If you are creative and imaginative enough, you won't have to sacrifice your passion for some dull career you're not interested in but need to pay the bills. If you work at your passion and give 100% effort and think outside the box and do whatever it takes, you will find a way to make it happen. And if you've come to love yourself and be at peace with the workings of the world, your path will be that much easier.
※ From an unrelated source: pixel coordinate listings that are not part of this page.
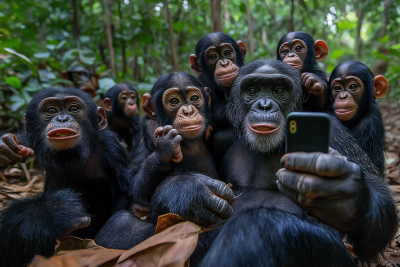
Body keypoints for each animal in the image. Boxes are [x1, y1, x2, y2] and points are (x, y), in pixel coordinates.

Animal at [0, 88, 131, 267]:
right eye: (51, 110)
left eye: (74, 108)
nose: (62, 118)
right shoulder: (28, 142)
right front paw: (5, 146)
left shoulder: (111, 148)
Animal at [94, 73, 233, 260]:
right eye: (174, 101)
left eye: (194, 98)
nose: (188, 111)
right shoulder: (151, 129)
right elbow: (136, 190)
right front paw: (166, 149)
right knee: (121, 222)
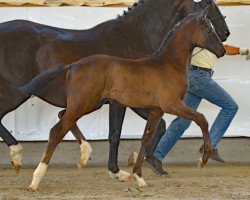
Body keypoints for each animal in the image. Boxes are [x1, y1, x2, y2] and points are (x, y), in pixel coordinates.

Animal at [0, 0, 229, 174]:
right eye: (207, 4)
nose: (225, 34)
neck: (133, 37)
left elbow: (159, 126)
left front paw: (147, 160)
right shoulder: (125, 102)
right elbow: (115, 134)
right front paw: (122, 166)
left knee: (62, 117)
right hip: (16, 94)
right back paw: (17, 154)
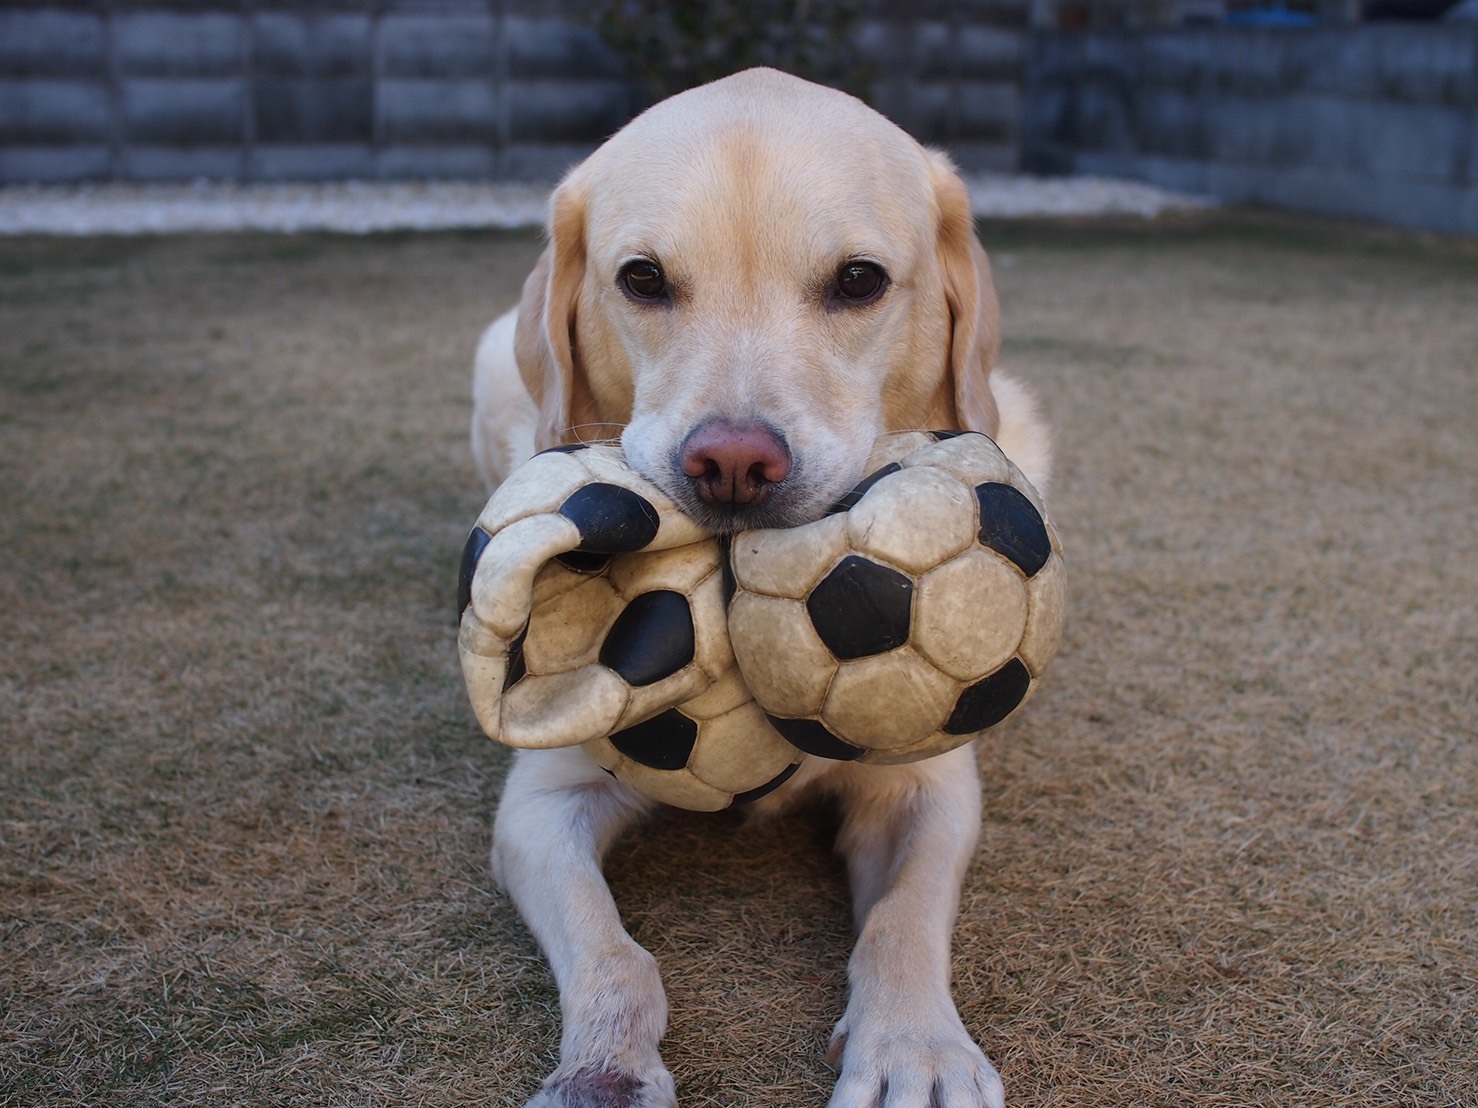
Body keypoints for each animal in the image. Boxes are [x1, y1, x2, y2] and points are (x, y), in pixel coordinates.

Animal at [472, 67, 1052, 1108]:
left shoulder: (930, 787)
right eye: (643, 279)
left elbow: (904, 922)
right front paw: (604, 1070)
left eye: (859, 280)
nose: (733, 464)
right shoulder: (543, 801)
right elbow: (615, 958)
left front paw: (916, 1047)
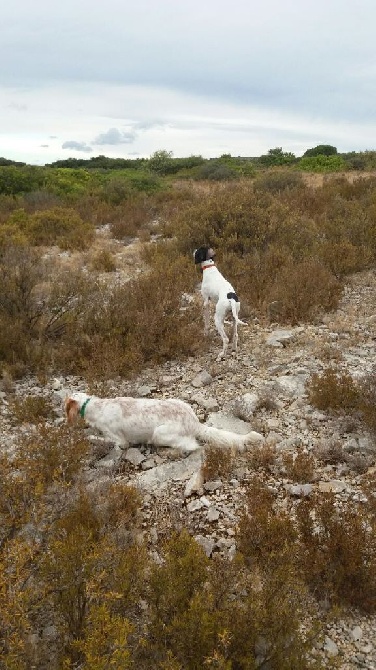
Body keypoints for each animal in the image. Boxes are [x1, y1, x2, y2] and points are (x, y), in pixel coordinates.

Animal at [64, 394, 264, 456]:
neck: (95, 407)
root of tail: (194, 423)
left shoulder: (120, 441)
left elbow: (101, 439)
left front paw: (88, 437)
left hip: (159, 434)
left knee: (192, 446)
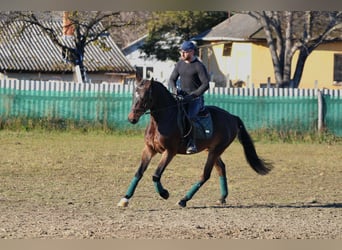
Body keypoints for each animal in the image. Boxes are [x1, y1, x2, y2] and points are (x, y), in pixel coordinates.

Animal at [117, 76, 272, 209]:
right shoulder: (149, 149)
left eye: (144, 97)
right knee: (221, 168)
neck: (161, 120)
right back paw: (222, 197)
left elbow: (156, 175)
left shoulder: (169, 152)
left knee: (205, 175)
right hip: (212, 150)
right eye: (134, 96)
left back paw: (183, 200)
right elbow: (138, 173)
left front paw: (164, 193)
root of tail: (232, 117)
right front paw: (125, 199)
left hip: (215, 150)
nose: (131, 118)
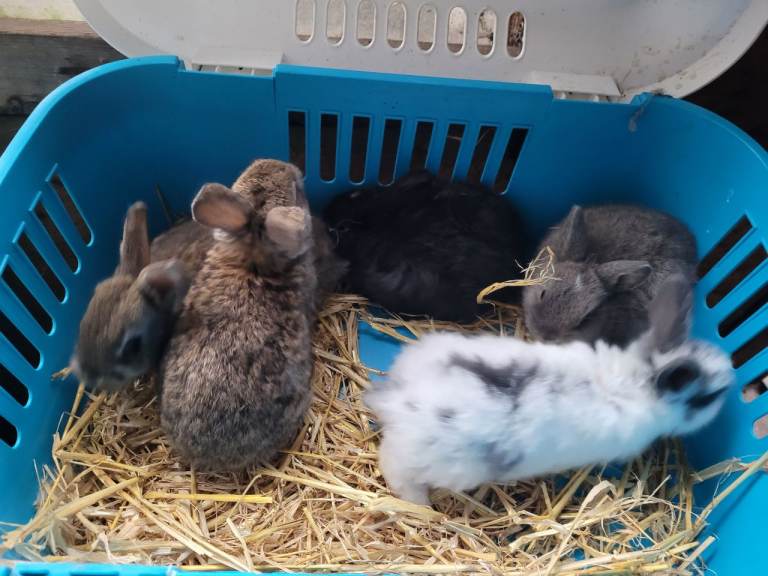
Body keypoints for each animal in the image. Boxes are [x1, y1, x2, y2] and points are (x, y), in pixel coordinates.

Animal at [365, 275, 733, 505]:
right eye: (708, 397)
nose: (731, 378)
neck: (636, 379)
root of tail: (398, 397)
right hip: (423, 463)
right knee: (396, 471)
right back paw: (422, 504)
What fills you with that fire? A difficult question, I am sure. What fills you with desire and longing that is not a tangible object? Think hard, think very very hard. And then find a way to make it happen. If the creativity switch in your brain has been switched to "off" for far too long, enlist the aid of others. Get them to help you come up with a solution, an opportunity, anything.

Maybe you want to be a mail man, a nurse, or a nuclear biologist. Maybe you don't want a "job" and you want to create and wander and profess - it doesn't matter - the point is that if you put 100% towards it (have you ever put 100% effort towards any goal?) the only possible outcome is success - it will be achievable (if you don't reach your goal, you haven't tried hard enough or exhausted all options). We are trained and we train ourselves to believe that there are certain things we can't achieve - but this is simply not true. You can achieve ANYTHING, but you have to want it badly enough and devise ways to get there.

And if you do what you're passionate about while accepting yourself and your decision to follow this path, you will be happy.

And that can't be taken away without your say-so.